Observation-Centered Approaches to ASD Assessment in Tanzania

Saturday, May 17, 2014: 11:42 AM
Marquis D (Marriott Marquis Atlanta)
A. L. Johnson1, E. H. Zimak2, E. M. Morrow3 and S. J. Sheinkopf2,4, (1)Alpert Medical School of Brown University, Providence, RI, (2)Brown University, Providence, RI, (3)Molecular Biology, Cell Biology and Biochemistry; Psychiatry and Human Behavior, Brown University, Providence, RI, (4)Brown Center for the Study of Children at Risk, Women and Infants Hospital, Providence, RI
Background: In many lower- and middle-income countries, including several African nations, there is a paucity of mental health assessment services for Autism Spectrum Disorders (ASD). Although efforts are being made to increase the availability of culturally appropriate, ASD specific diagnostic tools, at present it is necessary to promote cross-cultural assessment with available resources to ensure globally that individuals with ASD are identified and receiving treatment. 

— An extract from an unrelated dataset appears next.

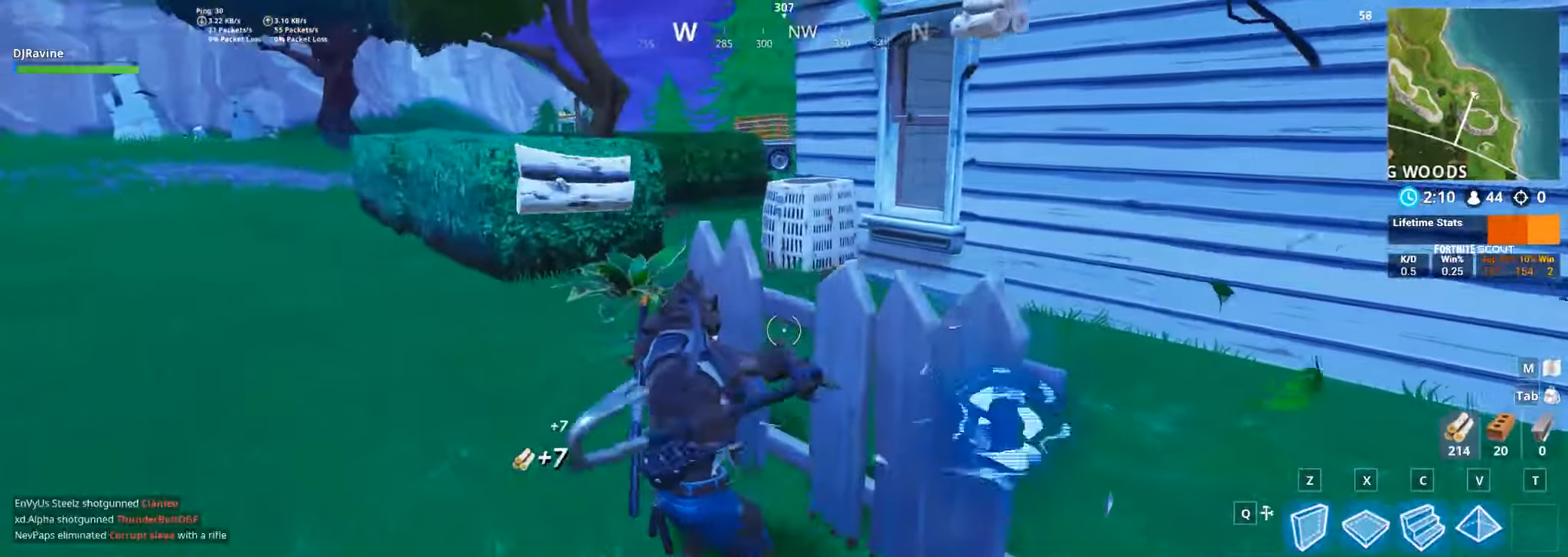
{"dt_ms": 500, "keys": ["w"], "mouse": [], "events": [[200, "a", "up"], [400, "mouse_left", "up"]]}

Objectives: An observation-based assessment protocol modeled after best-practice guidelines was adapted for use in Tanzania, a region primarily without diagnostic services. The current study examined behavioral, social and adaptive differences between a group of Tanzanian children diagnosed with ASD and a comparison group of children without ASD, suspected of global delays. Based on our study, guidelines are provided for conducting cross-cultural assessments in the context of limited validated resources.

Methods: We describe the utility of a flexible, behavioral observation instrument, the Childhood Autism Rating Scales, Second Edition (CARS2), to gather diagnostic information in a culturally sensitive manner. In addition, our battery included a measure of adaptive functioning normed for use in Africa, an adapted intake interview, and a non-verbal assessment of cognitive functioning. This approach enabled us to rate DSM criteria in a culturally sensitive manner and to provide differential diagnostic evaluations for 41 children in Tanzania aged 2 to 21 years. 

Results: We observed that the ASD group was characterized by significantly higher scores on the CARS2, t = 4.41, p = .001, and demonstrated significantly more DSM symptoms, t = 6.92, p < .001, than a general delay comparison group. 

Conclusions:   Recommendations are provided for making cultural adaptations to current assessment instruments so that ASD differential diagnostic evaluations can be implemented in countries without validated diagnostic instruments, such as Tanzania. This type of assessment battery enables expedited diagnostic services to be provided to individuals in low- and middle-income countries.